In the passage about the book How to Build a Village, rewrite the part that opens with "Then, shortly before" and closes with "Village puts forward.", changing "biofuel" to "ethanol".

SUPPLIED PASSAGE:

======

The idea of building a habitat to not only be a wonderful place to live, but also solve all sorts of social, economic and environmental challenges facing modern society took author, Claude Lewenz about 20 years, and considerable research, dialogue, focus groups and real-life testing to refine.

Then, shortly before the book was published, global warming and affordable housing became political hot topics. Good timing. However, if one looks at the proposals people and organisations are making to solve greenhouse gas emissions, for example, they focus on making cars more efficient, or mixing in biofuel to reduce the adverse effects of a car-based society. For long-distance transport this makes sense. But within local habitat we have better choices, ones which How to Build a Village puts forward.

What happens if instead we build human habitat where we don't need to drive? We don't reduce or offset CO₂ emissions, we stop emitting. We burn no fuel - zero emissions. Design to remove the need for cars as local transport.

In the 1990's the new urbanism movement began to advocate more human scaled habits. Among other things, it sought to domesticate the car. How to Build a Village, goes three steps further:

First, it identifies the essential requirement that we create a thriving local economy that sells local to global and buys local. This becomes possible thanks to advances in telecommunications, especially high-speed broadband. This makes it possible for its residents to walk to work.

======

Saved data entries:
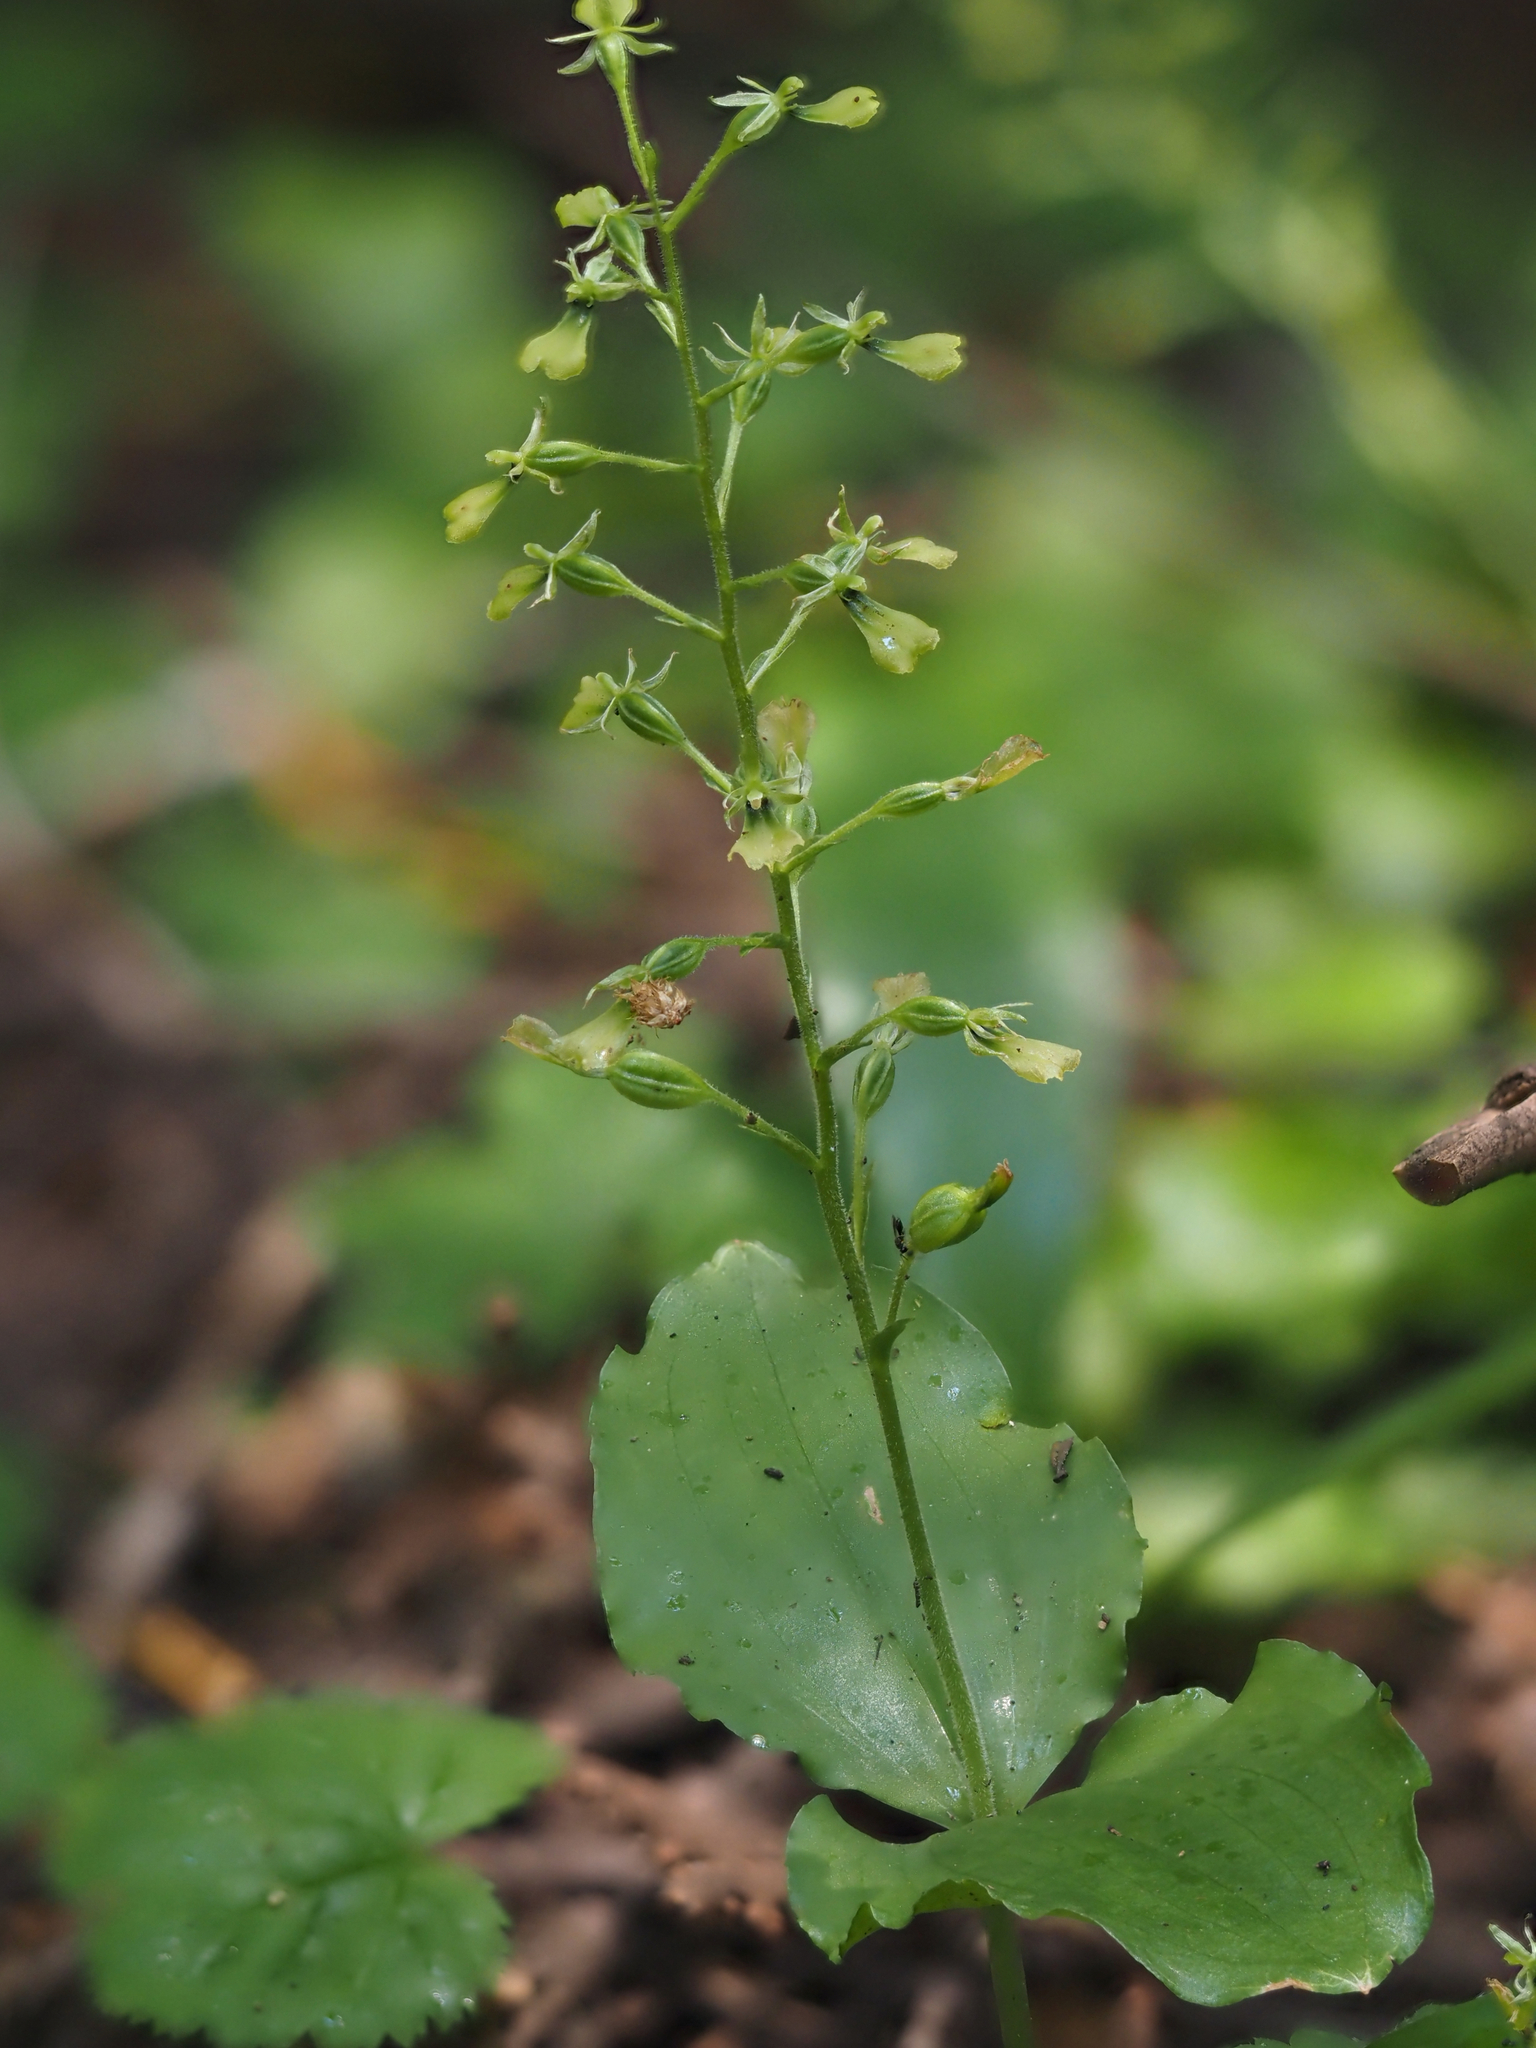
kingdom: Plantae
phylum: Tracheophyta
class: Liliopsida
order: Asparagales
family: Orchidaceae
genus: Neottia
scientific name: Neottia banksiana
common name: Northwestern twayblade
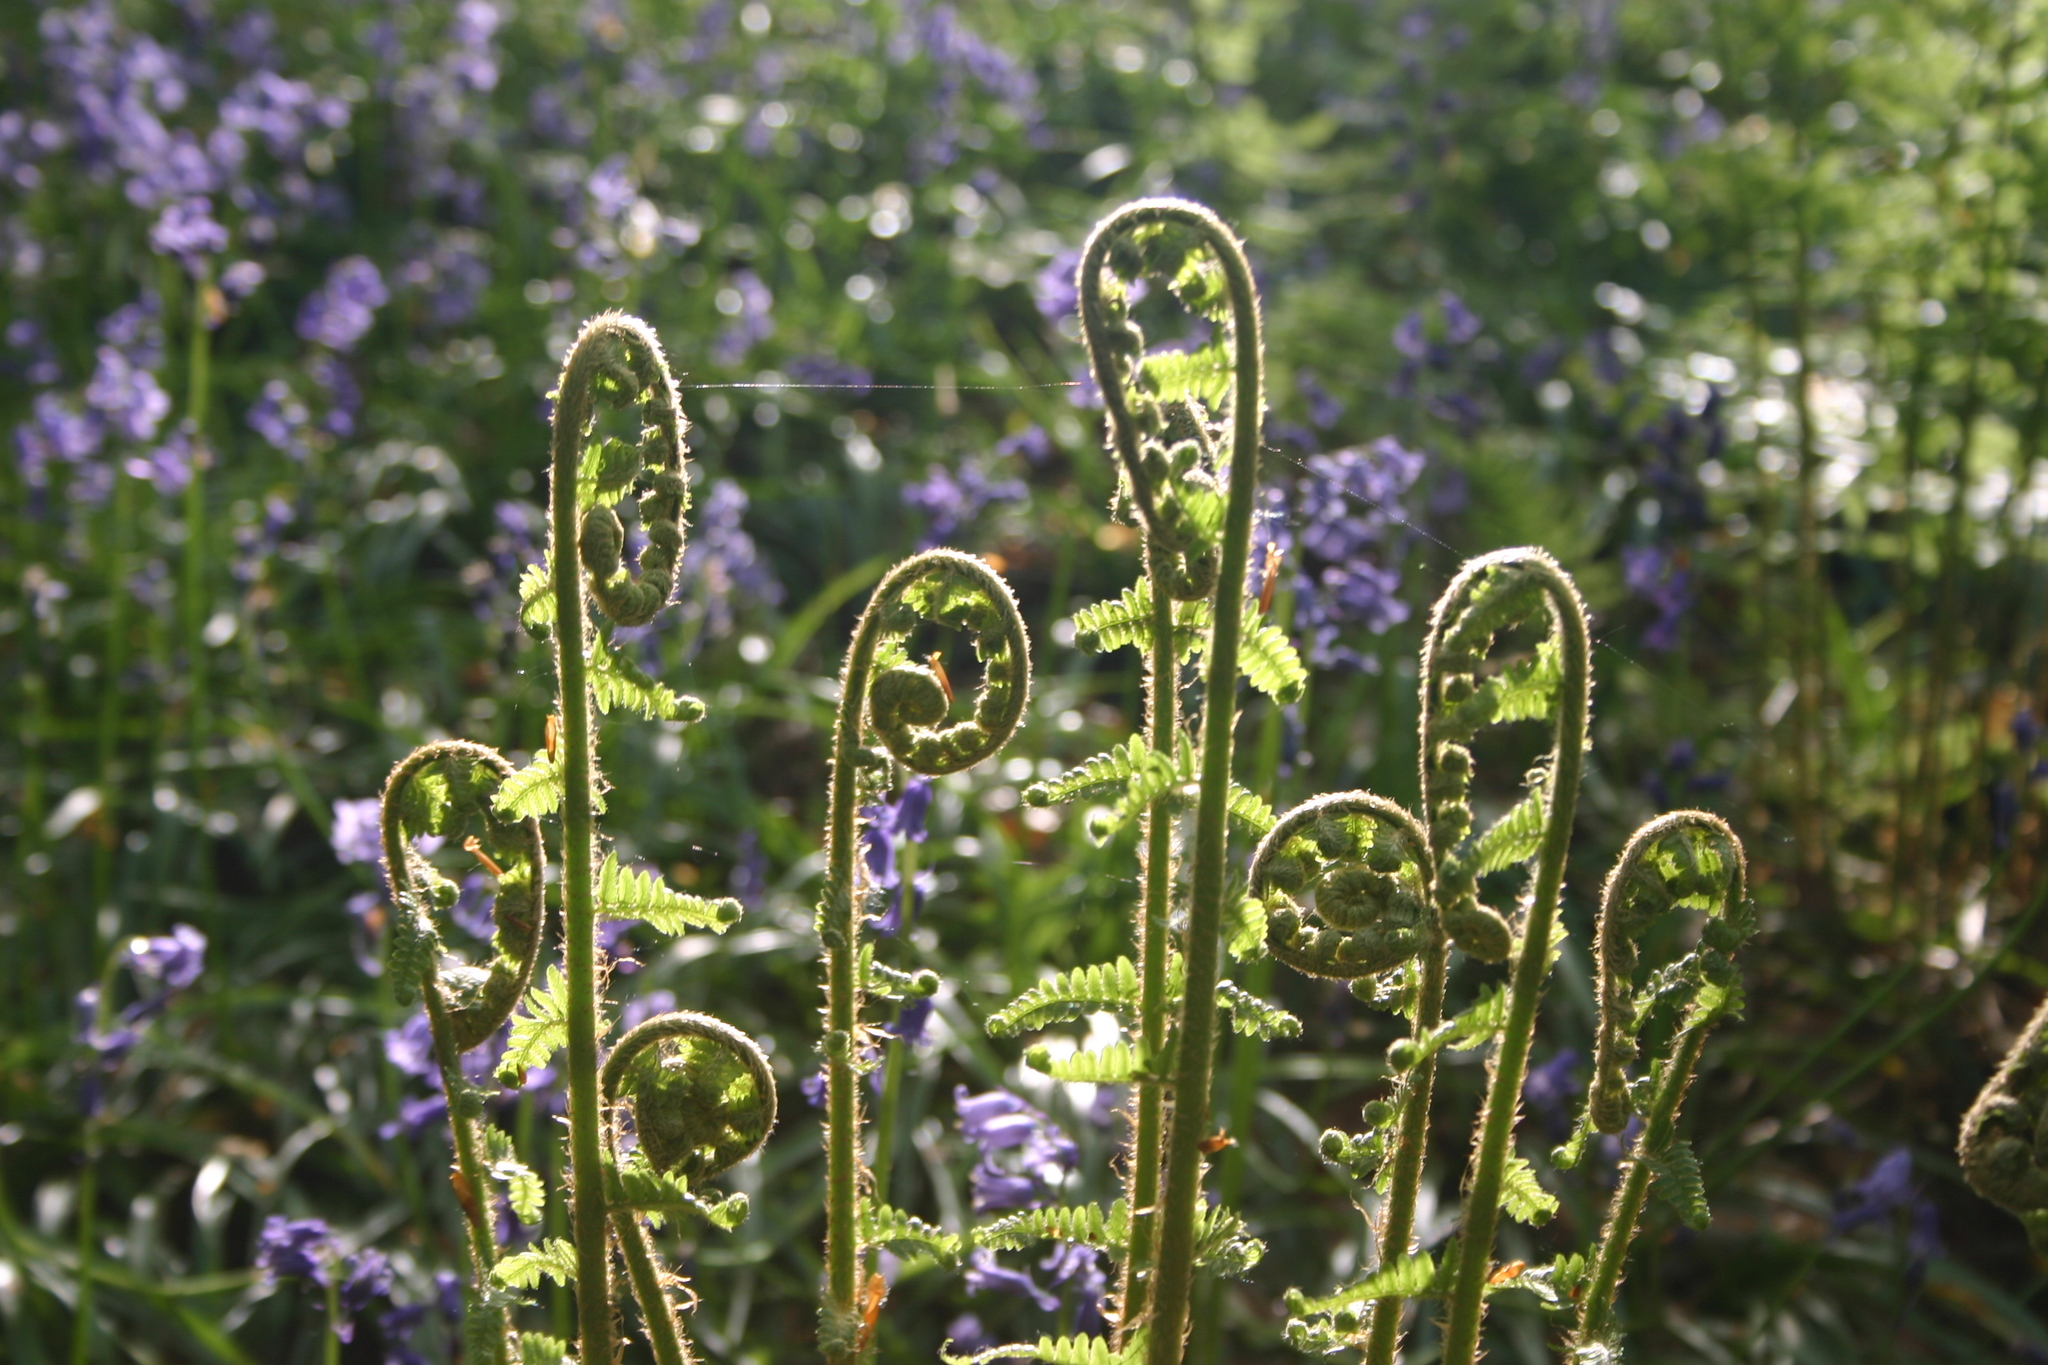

======

RESULT:
Then, shortly before the book was published, global warming and affordable housing became political hot topics. Good timing. However, if one looks at the proposals people and organisations are making to solve greenhouse gas emissions, for example, they focus on making cars more efficient, or mixing in ethanol to reduce the adverse effects of a car-based society. For long-distance transport this makes sense. But within local habitat we have better choices, ones which How to Build a Village puts forward.